Witches have red eyes and cannot see far, but they have keen scent, like animals, and can tell at once when a human being is near to them.
As soon as Hansel and Gretel came into her neighborhood she laughed to herself and said mockingly: "Ha, ha! they are mine already; they will not easily escape me."
Early in the morning, before the children were awake, she stood beside them and admired their rosy cheeks and soft round limbs.
"What nice tit-bits for me," murmured she. Then, seizing Hansel by the hand, she led him to a little stable, and, in spite of his cries and screams, shut him up and left him. Then she shook Gretel until she was awake, and bade her get up at once and carry food and drink to her brother, and it must be of the best too, for she wished to fatten him.
"When he is nice and plump, I shall eat him," said the cruel old witch. Gretel wept bitterly, but it was quite in vain, for she was obliged to do the witch's bidding; and every day she cooked the choicest food for her brother, while she herself lived upon nothing but oyster-shells.

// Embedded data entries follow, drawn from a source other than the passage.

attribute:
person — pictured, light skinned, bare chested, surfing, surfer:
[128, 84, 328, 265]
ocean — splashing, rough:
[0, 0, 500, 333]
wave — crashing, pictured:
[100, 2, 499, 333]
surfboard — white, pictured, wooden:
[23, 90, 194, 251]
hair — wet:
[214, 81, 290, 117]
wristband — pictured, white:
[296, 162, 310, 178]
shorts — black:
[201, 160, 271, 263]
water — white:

Day by day the old woman visited the stable and called to Hansel to put his finger through the window bars, that she might see if he were getting fat; but the little fellow held out a bone instead, and as her eyes were dim with age, she mistook the bone for the boy's finger, and thought how thin and lean he was. When a whole month had passed without Hansel becoming the least bit fatter, the old witch lost patience and declared she would wait no longer. "Hurry, Gretel," she said to the little girl, "fill the pot with water, for to-morrow, be he lean or fat, Hansel shall be cooked for my dinner."

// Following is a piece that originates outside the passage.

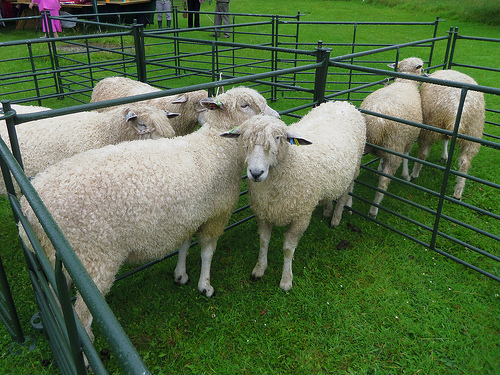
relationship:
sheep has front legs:
[228, 99, 366, 288] [251, 214, 301, 294]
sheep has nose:
[228, 99, 366, 288] [250, 167, 263, 177]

The tears chased each other down Gretel's cheeks as she carried in the water, and she sobbed aloud in her grief. "Dear God," she cried, "we have no one to help us but Thou. Alas! if only the wild beasts in the wood had devoured us, at least we should have died together."
"Cease your chattering," cried the old witch angrily. "It will not help you, so you may as well be still."
The next morning poor Gretel was forced to light the fire and hang the great pot of water over it, and then the witch said: "First we will bake. I have kneaded the dough, and heated the oven; you shall creep inside it to see if it is hot enough to bake the bread."